# PA system noise reduction?



## wretchedspawn

What are my options for reducing the hiss coming from the PA system? With our setup we had it where it was completely silent when we weren't playing. But now, since we have a vocalist, everytime there is a stop or in between songs the hiss from the PA drives me crazy....even when its only there a little. So what can I do?
Thanks.

~Garret


----------



## MF_Kitten

get a volume pedal for the microphone maybe? so when he´s not singing, he can turn it down...


----------



## wretchedspawn

Though that would eliminate noise from the mic it isn't going to eliminate the noise from the PA itself, which is where about 95% of the noise is coming from.


----------



## MF_Kitten

well, then it´s just a noisy PA i guess... maybe the problem is that the mic signal coming in to the PA is too low, and you have to turn it up to get the right volume, thereby making hiss... if you try to turn the mic signal going IN to the pa up, but not too much, you don´t want it all distorted, then you´ll get more mic sound, less PA noise...


----------



## wretchedspawn

I'll give that a shot.


----------



## MF_Kitten

well? what happened?


----------



## Tombinator

I know that dirty preamps and any of the pots in the signal chain can cause unwanted noise. Using outboard equalizers, then finding the proper frequency and cutting it out can also help. Could also be the cables.

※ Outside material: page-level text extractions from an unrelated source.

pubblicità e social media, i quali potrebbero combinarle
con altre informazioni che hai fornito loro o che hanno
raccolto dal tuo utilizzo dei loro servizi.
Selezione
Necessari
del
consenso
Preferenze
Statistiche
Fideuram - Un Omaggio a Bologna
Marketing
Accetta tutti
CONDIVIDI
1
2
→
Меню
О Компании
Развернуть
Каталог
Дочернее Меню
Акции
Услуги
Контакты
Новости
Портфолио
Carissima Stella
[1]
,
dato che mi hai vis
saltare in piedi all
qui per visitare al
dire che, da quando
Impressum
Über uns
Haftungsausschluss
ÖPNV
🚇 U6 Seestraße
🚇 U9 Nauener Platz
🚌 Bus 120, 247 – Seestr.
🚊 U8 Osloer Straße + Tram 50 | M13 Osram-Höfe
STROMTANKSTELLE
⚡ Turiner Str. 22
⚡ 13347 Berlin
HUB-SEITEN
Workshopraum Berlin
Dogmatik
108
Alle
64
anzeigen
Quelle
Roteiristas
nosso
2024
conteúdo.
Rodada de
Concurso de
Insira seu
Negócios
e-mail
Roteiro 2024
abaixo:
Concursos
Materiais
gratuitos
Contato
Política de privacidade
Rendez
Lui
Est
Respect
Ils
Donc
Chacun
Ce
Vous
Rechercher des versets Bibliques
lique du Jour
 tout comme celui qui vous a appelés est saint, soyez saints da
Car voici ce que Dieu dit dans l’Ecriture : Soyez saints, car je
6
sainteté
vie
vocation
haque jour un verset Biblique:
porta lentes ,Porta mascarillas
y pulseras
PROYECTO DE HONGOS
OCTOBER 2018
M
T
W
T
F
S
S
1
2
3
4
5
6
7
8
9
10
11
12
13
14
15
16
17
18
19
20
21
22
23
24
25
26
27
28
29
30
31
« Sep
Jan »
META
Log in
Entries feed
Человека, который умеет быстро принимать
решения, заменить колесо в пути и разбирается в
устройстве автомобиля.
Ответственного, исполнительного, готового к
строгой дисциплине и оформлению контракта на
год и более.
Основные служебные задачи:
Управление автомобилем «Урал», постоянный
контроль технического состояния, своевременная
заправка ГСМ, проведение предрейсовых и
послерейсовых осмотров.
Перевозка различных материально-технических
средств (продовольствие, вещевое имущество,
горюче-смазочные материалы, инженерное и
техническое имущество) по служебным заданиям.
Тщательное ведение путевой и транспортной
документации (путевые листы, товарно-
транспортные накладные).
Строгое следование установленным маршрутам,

How do you have everything hooked up? Are you running this through the FoH?


----------



## Christopher

Sounds like a gain staging issue. My best assumption guess is that the PA you're using doesn't have nearly enough horsepower to keep up with the back line and so you have to gain the vocal mic up to extremes to keep up. More gain will bring up the noise floor.

Can you give us a quick and dirty on the system?

What mic are you using for the vocals?

What does the back line look like?

Are you having feedback issues as well?

Is the noise hiss or hum?


----------